Many years ago, I read a story of a Zen Master who was staying in the house of a patron which suddenly caught fire. The family of the patron started screaming and running out of the house urging the Master to do the same. To their surprise the Master ran in the opposite direction, in the house and sat down to meditate. After the incident, the patron asked the Master why he did that. The Master answered that everyone ran to protect themselves and be safe and he had done exactly the same.
You must be wondering how is this the same. I read the explanation, perhaps it was by Osho. In the face of the fire, chaos and danger we all act out of instincts, our habits and the Master had done the same except it was exactly in the opposite direction. Everyone ran out, the Master went in, to his center, the space within, where he knew for sure he would be safe.

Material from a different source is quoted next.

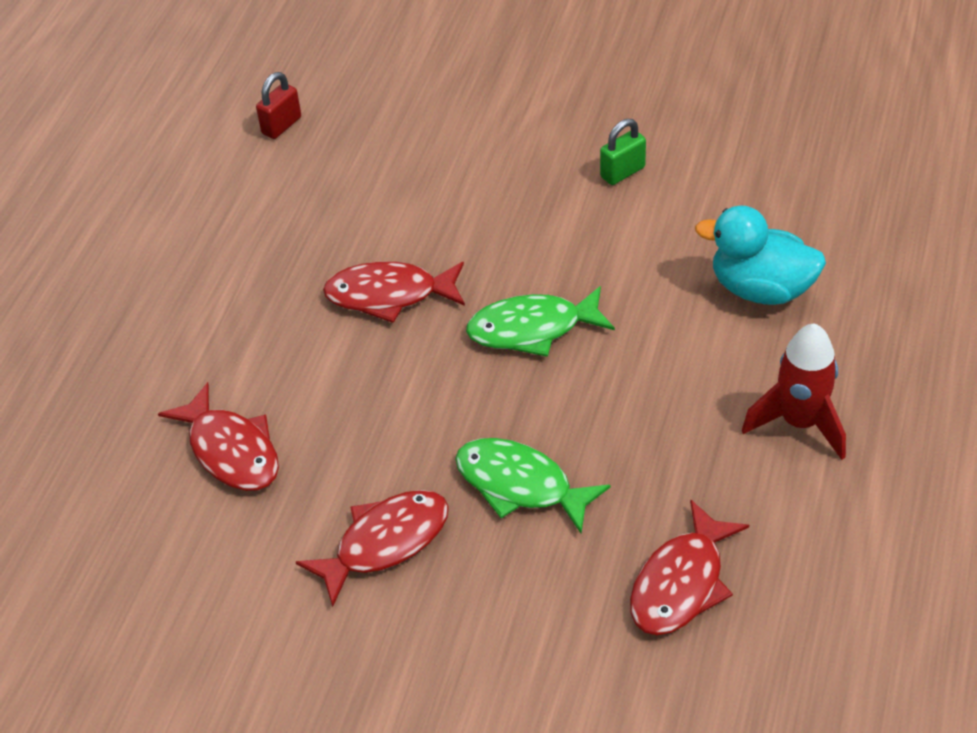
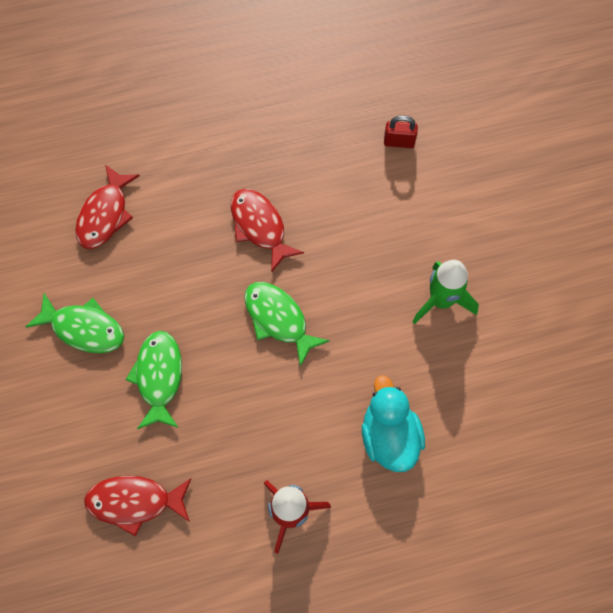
camera: 55 degrees right, 20 degrees up
(281, 125) = (359, 88): red padlock -> red padlock (399, 142)
(385, 543) = (84, 328): red fish -> green fish
(622, 172) = (441, 301): green padlock -> green rocket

The first thought that came to me was all this meditating stuff is fine, but the Master would have burnt to death and if he did survive it must be pure luck. But as I reflected on it, I saw and see the practicality and brilliance of the story and what we can learn from it.
The Master did not react to the danger by running away from it. That would be an action that has been programmed in our brain over millions of years of evolution. We’d do it as a reflex action, without consciously thinking about it. Instead, he centered himself, was in a space of complete calm. The inference we can draw from it is that he was able to take the most appropriate decision from this space. Only an amazing level of mastery makes such a thing possible.
In the world of investing, every now and then there is chaos, markets go topsy-turvy. Sometimes it crashes even as much as 40-50%. Your portfolio will appear to continuously fall and your investments could lose big time. Your brain interprets these losses as a threat, a survival problem and pumps stress hormones that drives you or compels you to sell and get out. Gripped by fear you sell and exit the market to save yourself.
The other extreme is greed and in that state of arousal the brain pumps another hormone and we act on it, grabbing and devouring in a manner that is best described as have lost our senses. And actually, we have.
How do we get to a state of mind that when investing, we always, instinctively out of habit not react but center ourselves like the Zen Master and take decisions from the space of calm? The answer I have for you is to be Process-centered, take investing decision by following a process.